TASK REQUIREMENTS ->
Output the data in full and exactly as presented.

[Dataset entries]
========================

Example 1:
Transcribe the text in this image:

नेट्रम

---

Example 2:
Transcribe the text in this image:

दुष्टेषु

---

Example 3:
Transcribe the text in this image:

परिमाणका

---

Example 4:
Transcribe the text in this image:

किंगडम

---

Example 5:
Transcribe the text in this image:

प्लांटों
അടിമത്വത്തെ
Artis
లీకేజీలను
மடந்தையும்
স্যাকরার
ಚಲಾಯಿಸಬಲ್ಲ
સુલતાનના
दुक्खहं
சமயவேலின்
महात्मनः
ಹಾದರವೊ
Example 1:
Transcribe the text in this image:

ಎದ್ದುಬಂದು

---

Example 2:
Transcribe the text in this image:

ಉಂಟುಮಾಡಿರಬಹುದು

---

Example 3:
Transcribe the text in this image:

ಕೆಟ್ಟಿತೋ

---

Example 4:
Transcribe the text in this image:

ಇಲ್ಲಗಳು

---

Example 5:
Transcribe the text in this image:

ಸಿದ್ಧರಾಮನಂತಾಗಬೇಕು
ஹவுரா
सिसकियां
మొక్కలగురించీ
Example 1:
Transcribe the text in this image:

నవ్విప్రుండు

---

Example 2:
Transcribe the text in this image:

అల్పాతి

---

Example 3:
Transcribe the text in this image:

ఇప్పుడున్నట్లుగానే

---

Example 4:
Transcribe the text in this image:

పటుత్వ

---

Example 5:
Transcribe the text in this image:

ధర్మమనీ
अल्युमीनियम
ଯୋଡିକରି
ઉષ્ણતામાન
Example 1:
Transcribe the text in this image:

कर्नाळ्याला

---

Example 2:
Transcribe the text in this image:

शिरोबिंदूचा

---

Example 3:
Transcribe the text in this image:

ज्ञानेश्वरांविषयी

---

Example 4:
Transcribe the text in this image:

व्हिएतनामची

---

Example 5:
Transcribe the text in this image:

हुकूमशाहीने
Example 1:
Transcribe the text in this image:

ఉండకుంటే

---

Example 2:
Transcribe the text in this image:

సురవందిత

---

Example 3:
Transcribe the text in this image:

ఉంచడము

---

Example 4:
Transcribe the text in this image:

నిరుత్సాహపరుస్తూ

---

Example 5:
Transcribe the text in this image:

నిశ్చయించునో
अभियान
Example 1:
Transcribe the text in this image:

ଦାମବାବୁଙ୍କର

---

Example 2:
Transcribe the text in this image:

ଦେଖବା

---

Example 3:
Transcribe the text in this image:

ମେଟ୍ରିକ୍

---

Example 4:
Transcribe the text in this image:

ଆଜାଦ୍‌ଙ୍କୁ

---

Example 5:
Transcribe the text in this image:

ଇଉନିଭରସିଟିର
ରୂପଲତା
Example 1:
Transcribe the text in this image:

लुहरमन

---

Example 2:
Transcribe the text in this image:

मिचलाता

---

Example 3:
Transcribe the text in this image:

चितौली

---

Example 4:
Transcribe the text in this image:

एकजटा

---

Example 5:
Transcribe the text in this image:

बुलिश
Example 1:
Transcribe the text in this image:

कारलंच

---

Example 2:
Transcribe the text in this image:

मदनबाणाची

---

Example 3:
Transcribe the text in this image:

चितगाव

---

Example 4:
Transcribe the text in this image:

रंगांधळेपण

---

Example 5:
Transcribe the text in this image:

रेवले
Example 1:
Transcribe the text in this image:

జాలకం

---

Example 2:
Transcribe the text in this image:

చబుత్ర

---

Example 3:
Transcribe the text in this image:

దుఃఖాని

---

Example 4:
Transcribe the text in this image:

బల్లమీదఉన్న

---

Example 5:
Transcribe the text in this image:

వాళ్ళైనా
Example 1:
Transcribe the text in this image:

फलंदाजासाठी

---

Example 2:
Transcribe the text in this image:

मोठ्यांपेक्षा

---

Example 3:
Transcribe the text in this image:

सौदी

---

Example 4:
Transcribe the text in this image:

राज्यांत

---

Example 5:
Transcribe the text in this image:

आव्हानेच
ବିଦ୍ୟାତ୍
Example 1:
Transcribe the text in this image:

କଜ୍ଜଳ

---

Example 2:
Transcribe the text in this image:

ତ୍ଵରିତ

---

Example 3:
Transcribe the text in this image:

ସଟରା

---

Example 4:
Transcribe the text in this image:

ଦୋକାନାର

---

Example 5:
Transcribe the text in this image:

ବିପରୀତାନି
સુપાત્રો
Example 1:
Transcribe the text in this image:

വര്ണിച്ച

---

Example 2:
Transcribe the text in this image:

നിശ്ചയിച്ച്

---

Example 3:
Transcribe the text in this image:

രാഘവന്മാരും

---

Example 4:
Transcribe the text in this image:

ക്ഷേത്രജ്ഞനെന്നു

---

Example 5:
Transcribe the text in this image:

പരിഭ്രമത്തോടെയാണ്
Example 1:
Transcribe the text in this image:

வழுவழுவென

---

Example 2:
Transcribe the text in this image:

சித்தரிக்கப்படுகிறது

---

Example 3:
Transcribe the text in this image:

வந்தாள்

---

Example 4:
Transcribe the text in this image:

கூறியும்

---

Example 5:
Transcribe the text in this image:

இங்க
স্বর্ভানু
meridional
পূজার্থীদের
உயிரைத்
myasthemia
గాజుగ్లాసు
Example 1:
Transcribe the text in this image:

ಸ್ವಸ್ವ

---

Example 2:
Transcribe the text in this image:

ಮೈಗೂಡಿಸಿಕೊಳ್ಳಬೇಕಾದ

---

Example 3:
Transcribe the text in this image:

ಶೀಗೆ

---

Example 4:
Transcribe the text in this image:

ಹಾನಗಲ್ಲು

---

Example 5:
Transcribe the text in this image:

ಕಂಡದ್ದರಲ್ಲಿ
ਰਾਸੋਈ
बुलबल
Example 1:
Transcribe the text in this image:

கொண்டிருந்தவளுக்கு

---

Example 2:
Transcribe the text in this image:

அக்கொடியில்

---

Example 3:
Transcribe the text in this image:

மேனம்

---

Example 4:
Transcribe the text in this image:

========================

RESULT ->
Example 1:
Transcribe the text in this image:

नेट्रम

---

Example 2:
Transcribe the text in this image:

दुष्टेषु

---

Example 3:
Transcribe the text in this image:

परिमाणका

---

Example 4:
Transcribe the text in this image:

किंगडम

---

Example 5:
Transcribe the text in this image:

प्लांटों
അടിമത്വത്തെ
Artis
లీకేజీలను
மடந்தையும்
স্যাকরার
ಚಲಾಯಿಸಬಲ್ಲ
સુલતાનના
दुक्खहं
சமயவேலின்
महात्मनः
ಹಾದರವೊ
Example 1:
Transcribe the text in this image:

ಎದ್ದುಬಂದು

---

Example 2:
Transcribe the text in this image:

ಉಂಟುಮಾಡಿರಬಹುದು

---

Example 3:
Transcribe the text in this image:

ಕೆಟ್ಟಿತೋ

---

Example 4:
Transcribe the text in this image:

ಇಲ್ಲಗಳು

---

Example 5:
Transcribe the text in this image:

ಸಿದ್ಧರಾಮನಂತಾಗಬೇಕು
ஹவுரா
सिसकियां
మొక్కలగురించీ
Example 1:
Transcribe the text in this image:

నవ్విప్రుండు

---

Example 2:
Transcribe the text in this image:

అల్పాతి

---

Example 3:
Transcribe the text in this image:

ఇప్పుడున్నట్లుగానే

---

Example 4:
Transcribe the text in this image:

పటుత్వ

---

Example 5:
Transcribe the text in this image:

ధర్మమనీ
अल्युमीनियम
ଯୋଡିକରି
ઉષ્ણતામાન
Example 1:
Transcribe the text in this image:

कर्नाळ्याला

---

Example 2:
Transcribe the text in this image:

शिरोबिंदूचा

---

Example 3:
Transcribe the text in this image:

ज्ञानेश्वरांविषयी

---

Example 4:
Transcribe the text in this image:

व्हिएतनामची

---

Example 5:
Transcribe the text in this image:

हुकूमशाहीने
Example 1:
Transcribe the text in this image:

ఉండకుంటే

---

Example 2:
Transcribe the text in this image:

సురవందిత

---

Example 3:
Transcribe the text in this image:

ఉంచడము

---

Example 4:
Transcribe the text in this image:

నిరుత్సాహపరుస్తూ

---

Example 5:
Transcribe the text in this image:

నిశ్చయించునో
अभियान
Example 1:
Transcribe the text in this image:

ଦାମବାବୁଙ୍କର

---

Example 2:
Transcribe the text in this image:

ଦେଖବା

---

Example 3:
Transcribe the text in this image:

ମେଟ୍ରିକ୍

---

Example 4:
Transcribe the text in this image:

ଆଜାଦ୍‌ଙ୍କୁ

---

Example 5:
Transcribe the text in this image:

ଇଉନିଭରସିଟିର
ରୂପଲତା
Example 1:
Transcribe the text in this image:

लुहरमन

---

Example 2:
Transcribe the text in this image:

मिचलाता

---

Example 3:
Transcribe the text in this image:

चितौली

---

Example 4:
Transcribe the text in this image:

एकजटा

---

Example 5:
Transcribe the text in this image:

बुलिश
Example 1:
Transcribe the text in this image:

कारलंच

---

Example 2:
Transcribe the text in this image:

मदनबाणाची

---

Example 3:
Transcribe the text in this image:

चितगाव

---

Example 4:
Transcribe the text in this image:

रंगांधळेपण

---

Example 5:
Transcribe the text in this image:

रेवले
Example 1:
Transcribe the text in this image:

జాలకం

---

Example 2:
Transcribe the text in this image:

చబుత్ర

---

Example 3:
Transcribe the text in this image:

దుఃఖాని

---

Example 4:
Transcribe the text in this image:

బల్లమీదఉన్న

---

Example 5:
Transcribe the text in this image:

వాళ్ళైనా
Example 1:
Transcribe the text in this image:

फलंदाजासाठी

---

Example 2:
Transcribe the text in this image:

मोठ्यांपेक्षा

---

Example 3:
Transcribe the text in this image:

सौदी

---

Example 4:
Transcribe the text in this image:

राज्यांत

---

Example 5:
Transcribe the text in this image:

आव्हानेच
ବିଦ୍ୟାତ୍
Example 1:
Transcribe the text in this image:

କଜ୍ଜଳ

---

Example 2:
Transcribe the text in this image:

ତ୍ଵରିତ

---

Example 3:
Transcribe the text in this image:

ସଟରା

---

Example 4:
Transcribe the text in this image:

ଦୋକାନାର

---

Example 5:
Transcribe the text in this image:

ବିପରୀତାନି
સુપાત્રો
Example 1:
Transcribe the text in this image:

വര്ണിച്ച

---

Example 2:
Transcribe the text in this image:

നിശ്ചയിച്ച്

---

Example 3:
Transcribe the text in this image:

രാഘവന്മാരും

---

Example 4:
Transcribe the text in this image:

ക്ഷേത്രജ്ഞനെന്നു

---

Example 5:
Transcribe the text in this image:

പരിഭ്രമത്തോടെയാണ്
Example 1:
Transcribe the text in this image:

வழுவழுவென

---

Example 2:
Transcribe the text in this image:

சித்தரிக்கப்படுகிறது

---

Example 3:
Transcribe the text in this image:

வந்தாள்

---

Example 4:
Transcribe the text in this image:

கூறியும்

---

Example 5:
Transcribe the text in this image:

இங்க
স্বর্ভানু
meridional
পূজার্থীদের
உயிரைத்
myasthemia
గాజుగ్లాసు
Example 1:
Transcribe the text in this image:

ಸ್ವಸ್ವ

---

Example 2:
Transcribe the text in this image:

ಮೈಗೂಡಿಸಿಕೊಳ್ಳಬೇಕಾದ

---

Example 3:
Transcribe the text in this image:

ಶೀಗೆ

---

Example 4:
Transcribe the text in this image:

ಹಾನಗಲ್ಲು

---

Example 5:
Transcribe the text in this image:

ಕಂಡದ್ದರಲ್ಲಿ
ਰਾਸੋਈ
बुलबल
Example 1:
Transcribe the text in this image:

கொண்டிருந்தவளுக்கு

---

Example 2:
Transcribe the text in this image:

அக்கொடியில்

---

Example 3:
Transcribe the text in this image:

மேனம்

---

Example 4:
Transcribe the text in this image:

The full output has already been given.